1. Joseph Griffiths says:
  
  December 12, 2017 at 5:18 pm
  
  It is possible to do this by bridging the VLAN with a VXLAN and making the DLR the gateway for the VLAN. It’s not a great long term solution there are a number of impacts on this choice for example all traffic to the VLAN will go out a single ESXi hosts (designated by the host that is running the control VM) Failure of the control VM will cause traffic to the VLAN to fail until it’s restored so you want fail over control VM. Bridging exists for two use cases physical entities that require VLAN access or for converting current VLAN’s into VXLAN’s without major interruption of services.
  
Tarun says:

October 9, 2018 at 1:39 pm

Hi joseph,
Thanks for awesome article . My questions is “what will happen if Control VM is powered off” ..will the routing already there work ? ..

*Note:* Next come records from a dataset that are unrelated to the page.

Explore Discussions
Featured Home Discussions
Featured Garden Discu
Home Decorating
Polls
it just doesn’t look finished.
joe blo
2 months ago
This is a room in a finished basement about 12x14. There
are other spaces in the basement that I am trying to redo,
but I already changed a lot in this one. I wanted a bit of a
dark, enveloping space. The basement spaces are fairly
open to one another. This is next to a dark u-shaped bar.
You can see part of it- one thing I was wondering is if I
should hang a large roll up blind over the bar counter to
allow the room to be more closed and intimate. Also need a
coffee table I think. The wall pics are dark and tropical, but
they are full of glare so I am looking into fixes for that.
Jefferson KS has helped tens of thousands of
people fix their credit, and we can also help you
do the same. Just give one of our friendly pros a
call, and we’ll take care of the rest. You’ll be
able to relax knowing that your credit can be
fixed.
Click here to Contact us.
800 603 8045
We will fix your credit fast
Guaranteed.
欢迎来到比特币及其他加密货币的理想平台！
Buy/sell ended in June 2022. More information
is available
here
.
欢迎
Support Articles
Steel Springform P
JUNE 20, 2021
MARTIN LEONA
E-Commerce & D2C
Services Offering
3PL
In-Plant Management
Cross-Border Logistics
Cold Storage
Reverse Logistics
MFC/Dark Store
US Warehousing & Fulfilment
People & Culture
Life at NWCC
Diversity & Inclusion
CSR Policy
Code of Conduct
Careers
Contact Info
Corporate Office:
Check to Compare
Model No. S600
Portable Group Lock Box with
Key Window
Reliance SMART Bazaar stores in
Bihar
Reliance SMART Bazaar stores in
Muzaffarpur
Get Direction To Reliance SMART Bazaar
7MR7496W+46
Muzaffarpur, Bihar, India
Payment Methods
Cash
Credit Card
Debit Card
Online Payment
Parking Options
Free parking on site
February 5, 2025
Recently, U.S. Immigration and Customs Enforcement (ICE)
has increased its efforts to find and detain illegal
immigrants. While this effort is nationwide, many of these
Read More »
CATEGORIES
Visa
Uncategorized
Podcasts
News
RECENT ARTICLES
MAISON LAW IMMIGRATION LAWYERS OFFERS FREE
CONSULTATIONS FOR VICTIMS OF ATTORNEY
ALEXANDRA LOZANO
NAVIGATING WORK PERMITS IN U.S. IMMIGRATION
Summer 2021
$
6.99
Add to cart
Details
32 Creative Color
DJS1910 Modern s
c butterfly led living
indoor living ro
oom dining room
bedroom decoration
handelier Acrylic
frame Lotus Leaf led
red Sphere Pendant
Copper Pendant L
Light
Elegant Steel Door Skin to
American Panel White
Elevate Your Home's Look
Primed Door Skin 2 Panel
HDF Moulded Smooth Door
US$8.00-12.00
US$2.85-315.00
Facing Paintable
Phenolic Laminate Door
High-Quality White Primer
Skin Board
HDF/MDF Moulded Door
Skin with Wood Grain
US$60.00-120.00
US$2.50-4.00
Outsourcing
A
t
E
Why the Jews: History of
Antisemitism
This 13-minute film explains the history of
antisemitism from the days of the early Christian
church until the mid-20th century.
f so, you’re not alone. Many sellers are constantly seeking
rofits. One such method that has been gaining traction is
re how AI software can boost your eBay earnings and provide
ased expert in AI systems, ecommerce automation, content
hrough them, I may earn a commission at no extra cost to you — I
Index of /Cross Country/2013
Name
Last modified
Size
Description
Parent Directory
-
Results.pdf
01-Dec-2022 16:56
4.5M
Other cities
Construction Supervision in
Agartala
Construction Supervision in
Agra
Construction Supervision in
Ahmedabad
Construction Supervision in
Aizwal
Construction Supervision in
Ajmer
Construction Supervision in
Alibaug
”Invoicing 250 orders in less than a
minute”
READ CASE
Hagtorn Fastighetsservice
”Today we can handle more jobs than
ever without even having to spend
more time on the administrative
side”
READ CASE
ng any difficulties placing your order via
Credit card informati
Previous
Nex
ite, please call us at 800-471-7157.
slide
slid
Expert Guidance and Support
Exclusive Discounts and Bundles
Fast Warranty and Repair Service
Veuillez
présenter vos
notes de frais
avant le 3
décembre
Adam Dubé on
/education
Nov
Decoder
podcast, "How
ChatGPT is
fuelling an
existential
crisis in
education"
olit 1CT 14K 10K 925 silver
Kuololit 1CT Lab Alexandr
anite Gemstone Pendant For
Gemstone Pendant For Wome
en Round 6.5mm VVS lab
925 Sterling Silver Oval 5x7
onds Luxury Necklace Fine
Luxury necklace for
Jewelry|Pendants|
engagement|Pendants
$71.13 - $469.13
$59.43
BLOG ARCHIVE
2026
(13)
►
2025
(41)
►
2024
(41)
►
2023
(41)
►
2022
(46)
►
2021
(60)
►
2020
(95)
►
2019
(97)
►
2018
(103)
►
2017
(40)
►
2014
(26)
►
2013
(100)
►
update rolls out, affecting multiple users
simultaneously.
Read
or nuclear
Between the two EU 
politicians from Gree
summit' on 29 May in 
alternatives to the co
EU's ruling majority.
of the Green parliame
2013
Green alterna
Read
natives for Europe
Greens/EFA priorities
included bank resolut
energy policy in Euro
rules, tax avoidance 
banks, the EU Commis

1 . Let say i have ESG haviing iBGP with DLR . so when the traffic will come to ESG how will ESG know where to route traffic if DLR is powerwed off.
2. will the DLR lif work if DLR control VM is powered off ?

Tarun Gupta

1. joseph says:
  
  December 22, 2018 at 2:01 pm
  
  Great questions sorry for the delayed response it got caught in my spam filter.
  
  1. DLR cannot be powered off because it’s distributed it would require all ESXi hosts participating to be powered off. Now if the control VM is powered off and not recovered then control plane distributed routing will fail thus anyt traffic between the ESG and DLR would fail. There are a few workarounds… first put the control VM in active/passive fail over. Second consider default routes for traffic if possible.
  
  2. DLR will continue to work without the control VM but upstream communication to the ESG may be interrupted depending on routing protocol.